Это, значит, у Надьки зарплата. Она сто рублей получает в яхт-клубе – моет полы. Летом еще семьдесят – моет уборные на турбазе. Оттуда и волочет оставшийся суп или второе – летом дети едят хорошо. Да еще получает как мать-героиня в городе деньги – тогда купит бутылку, а остальное – детям. Поит Светланку квасом, а та выпевает: «Мама – пиво. Мама – пиво». Надька ржет: «Не пиво, доченька, квас». А Светланка улыбнется хитро и руки в нем моет. А потом и попьет – или ребятня выдует. Квас вкусный!
А он, как приходит домой – к Светланке. А она – «папа». И папа, если в силах, возьмет на руки, иногда и по голове погладит, и щетиной небритой ее щечку бархатную пощекочет. Когда у Надьки зарплата, и он напьется, и давай ее колотить. Потому последнее время Надька зарплату получит, и за ворота – в город. Раньше и без зарплаты сбегала – поили ее, а теперь только с зарплатой – сама, что ли, поит? Два-три дня нет ее, потом вернется. Без гроша, конечно. Глаза выпученные. Лежит на диване, стонет, дети вокруг нее ходят – носят ей чай. Отпаивают мамку.
А он придет – зыркнет на нее, и на лавочку. А Надька отлежится, приползет. Сядет рядом. Щелкает семечки и жалуется на селезенку. Или прощенья у него просит. Или не просит. Так сидят.
Кто пройдет – поздороваются. И с ними поздороваются. А после перемывают Надькины косточки. А что остается? Ребятишек жалко.
И ему жалко.
Он сидит допоздна. Надька смотрит телевизор – фильм. Она до фильмов охотница. Дети тоже смотрят. Пока не заснут тут же – где кто.
А он – сидит. И если плачет – значит, совсем уже пьяный.
Ему за тридцать шесть. Но с виду не дашь. Он уже и забыл, когда вернулся с флота. С атомной. Потом взял Надьку – от кого-то отбил, – та с семнадцати лет была выгнана из дому. А он красавец был знатный – я те дам! Потом пошли дети. Не сразу – лет через пять.
Он ходил к доктору – проверяться. Доктор сказал, что своих у него никогда не получится. И утешил – хозяйство будет работать исправно.
Он пришел весь в лычках, в значках, даже с медалью. Старшиной первой статьи. Тому свидетельство – фотография. Висит на стенке у бабушки Кати над кроватью, среди всех ее детей и внуков.

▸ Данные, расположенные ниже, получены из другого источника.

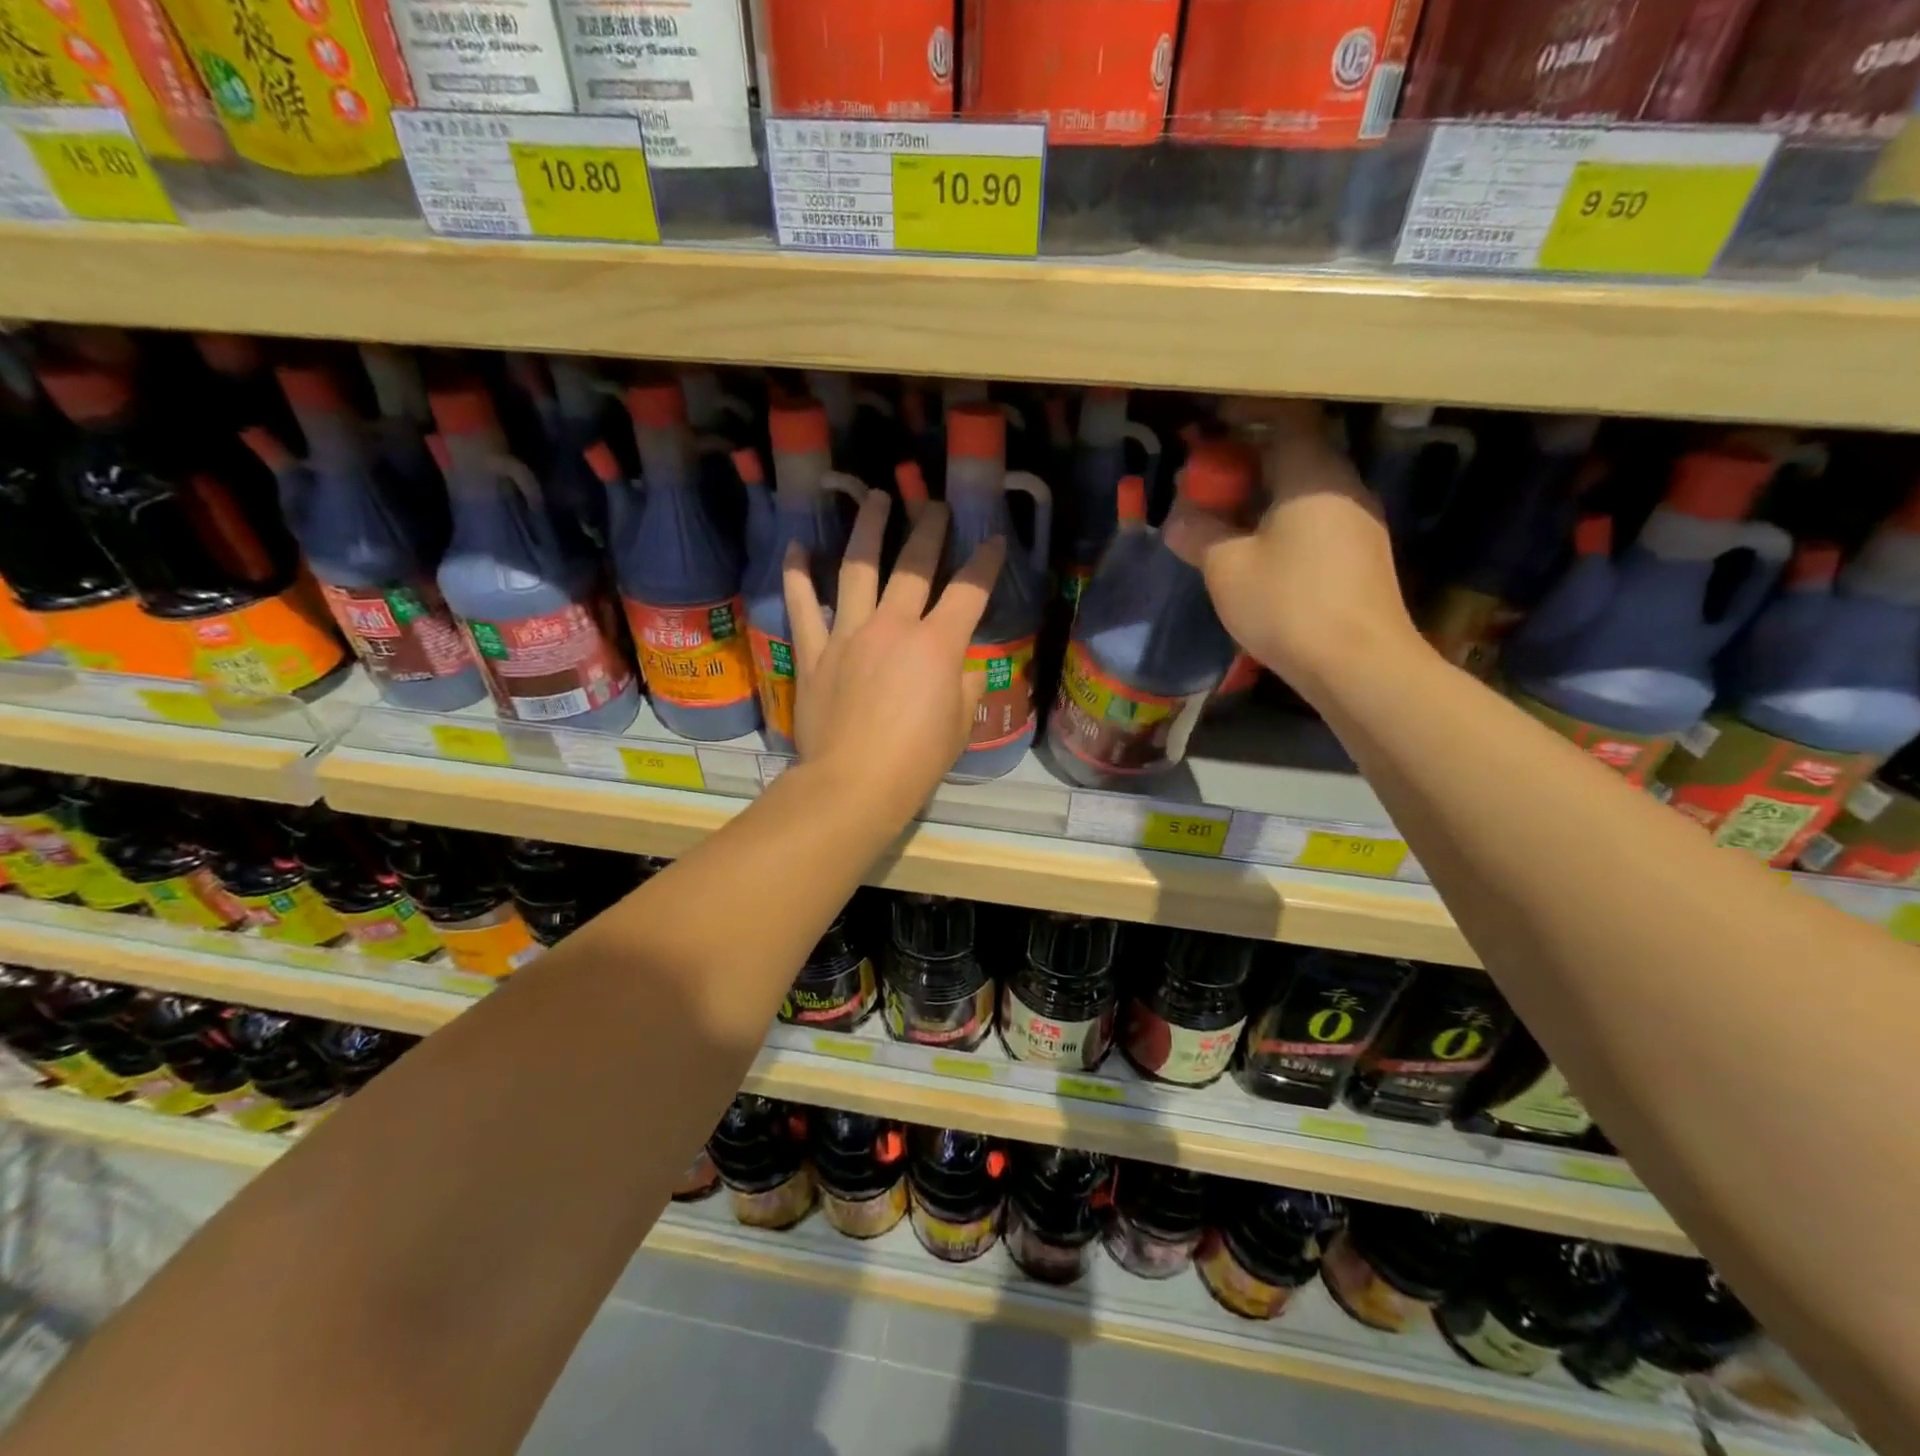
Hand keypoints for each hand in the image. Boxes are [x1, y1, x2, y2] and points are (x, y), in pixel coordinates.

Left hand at [784, 493, 1005, 825]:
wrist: (853, 783)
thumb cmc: (916, 760)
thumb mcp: (960, 725)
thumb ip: (964, 686)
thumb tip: (962, 668)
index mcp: (936, 644)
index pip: (969, 591)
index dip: (984, 562)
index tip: (992, 538)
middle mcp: (893, 626)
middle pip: (913, 566)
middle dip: (928, 530)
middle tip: (933, 505)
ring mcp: (848, 634)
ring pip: (858, 569)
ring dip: (868, 529)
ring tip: (874, 499)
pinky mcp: (814, 652)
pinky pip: (802, 606)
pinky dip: (798, 576)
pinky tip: (798, 547)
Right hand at [1194, 399, 1422, 697]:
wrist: (1358, 664)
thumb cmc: (1287, 604)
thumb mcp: (1226, 567)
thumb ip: (1198, 533)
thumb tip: (1178, 519)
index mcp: (1313, 474)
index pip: (1284, 418)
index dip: (1244, 418)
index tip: (1209, 428)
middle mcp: (1344, 486)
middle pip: (1293, 455)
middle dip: (1245, 464)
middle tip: (1204, 484)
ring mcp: (1359, 523)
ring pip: (1304, 491)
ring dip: (1262, 498)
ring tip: (1222, 521)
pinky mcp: (1362, 557)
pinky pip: (1315, 521)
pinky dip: (1282, 522)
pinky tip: (1257, 554)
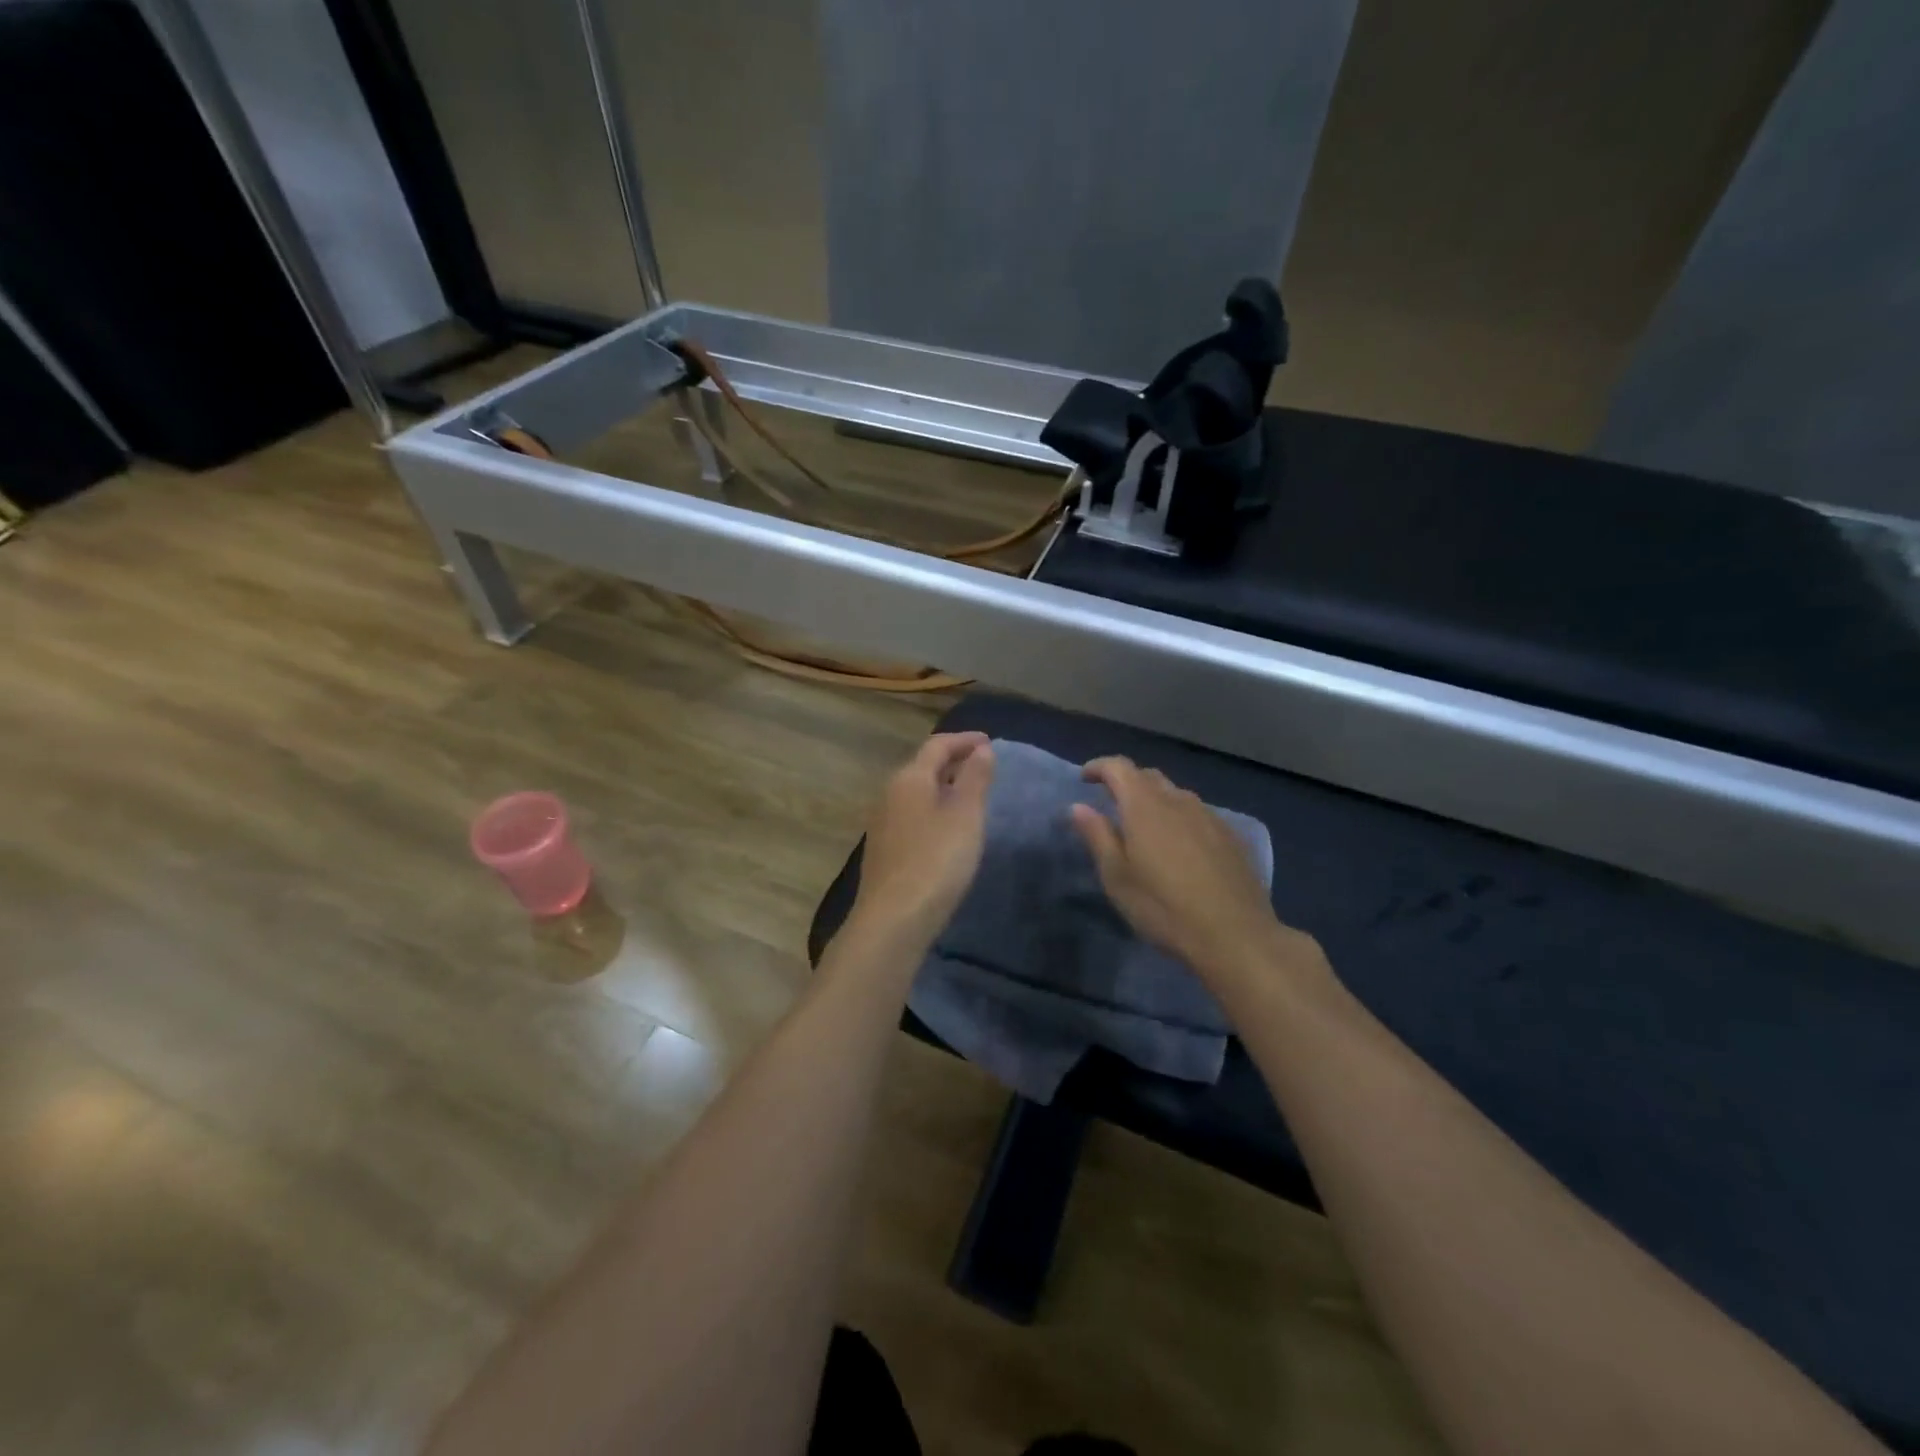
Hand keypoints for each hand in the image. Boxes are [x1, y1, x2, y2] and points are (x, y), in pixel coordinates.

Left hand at [844, 733, 995, 951]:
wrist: (894, 919)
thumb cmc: (936, 860)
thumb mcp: (965, 815)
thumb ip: (975, 778)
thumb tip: (981, 749)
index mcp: (909, 778)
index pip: (937, 746)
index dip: (964, 740)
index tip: (989, 741)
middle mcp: (890, 794)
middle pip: (923, 766)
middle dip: (953, 761)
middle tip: (983, 766)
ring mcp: (883, 823)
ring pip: (917, 792)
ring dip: (943, 787)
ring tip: (970, 795)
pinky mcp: (884, 849)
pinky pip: (912, 815)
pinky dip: (934, 809)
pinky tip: (948, 828)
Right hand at [1072, 757, 1309, 983]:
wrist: (1235, 935)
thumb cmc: (1164, 907)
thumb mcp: (1117, 877)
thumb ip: (1097, 836)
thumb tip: (1078, 807)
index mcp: (1145, 806)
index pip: (1119, 767)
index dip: (1099, 767)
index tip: (1084, 778)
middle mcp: (1179, 800)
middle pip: (1149, 776)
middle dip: (1127, 782)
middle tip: (1112, 803)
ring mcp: (1210, 817)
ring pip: (1176, 795)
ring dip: (1155, 801)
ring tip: (1145, 827)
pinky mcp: (1231, 837)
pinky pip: (1198, 814)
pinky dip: (1180, 818)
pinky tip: (1180, 847)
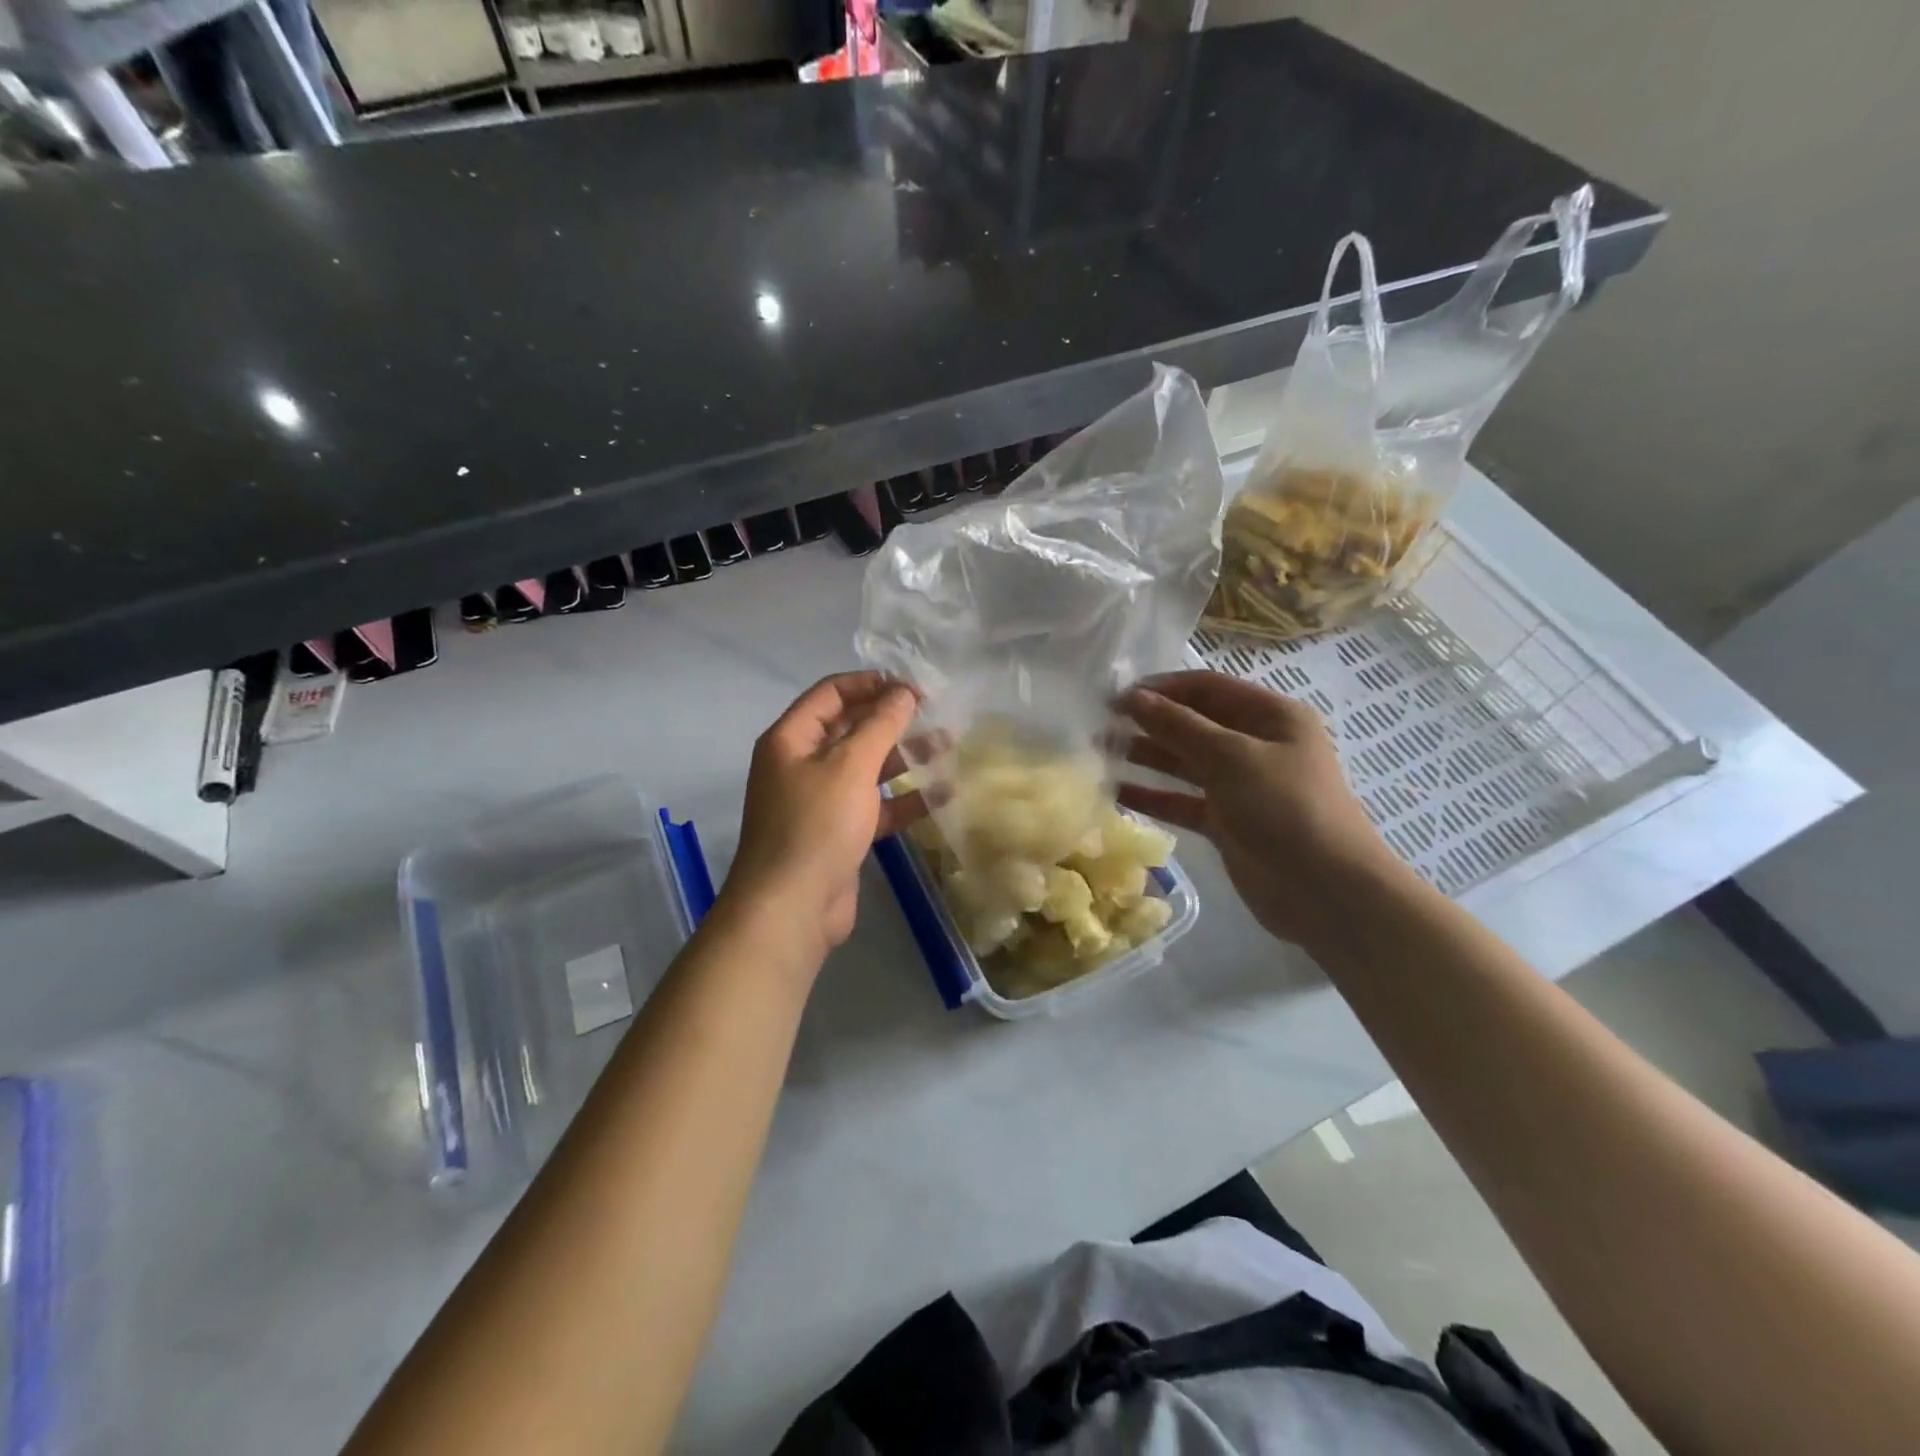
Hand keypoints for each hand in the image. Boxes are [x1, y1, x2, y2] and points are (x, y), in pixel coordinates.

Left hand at [723, 672, 924, 955]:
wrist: (792, 908)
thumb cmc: (816, 825)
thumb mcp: (850, 766)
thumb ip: (880, 725)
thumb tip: (902, 692)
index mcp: (791, 739)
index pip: (831, 694)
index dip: (871, 684)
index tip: (913, 687)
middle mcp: (801, 764)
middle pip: (851, 729)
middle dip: (892, 720)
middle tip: (936, 714)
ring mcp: (820, 801)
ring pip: (867, 768)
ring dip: (904, 757)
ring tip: (948, 746)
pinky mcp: (839, 833)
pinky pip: (874, 805)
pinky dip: (904, 799)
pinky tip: (942, 794)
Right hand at [1117, 670, 1407, 946]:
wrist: (1327, 891)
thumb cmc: (1285, 808)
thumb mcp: (1231, 757)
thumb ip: (1178, 726)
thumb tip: (1133, 697)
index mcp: (1271, 716)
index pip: (1208, 687)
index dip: (1162, 688)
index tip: (1116, 695)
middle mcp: (1256, 745)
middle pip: (1194, 723)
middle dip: (1149, 722)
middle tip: (1098, 724)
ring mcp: (1241, 786)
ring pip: (1185, 762)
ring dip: (1147, 756)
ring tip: (1099, 753)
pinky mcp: (1227, 822)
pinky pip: (1183, 801)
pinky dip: (1154, 796)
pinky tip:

«Что ни говори, пришел-то он гоголем – любая замуж соглашалась. А он шалаву выбрал, прости, Господи», – бормочет старуха на лавочке.
Через дом сидит он – плачет, жалеет ребятишек, себя, Надьку – весь белый свет ему тогда жалко.
А у соседа и пожалеть некого – через месяц после свадьбы зарубил жену топором. Примерещилось что-то. До сих пор ему в Коми посылки посылают.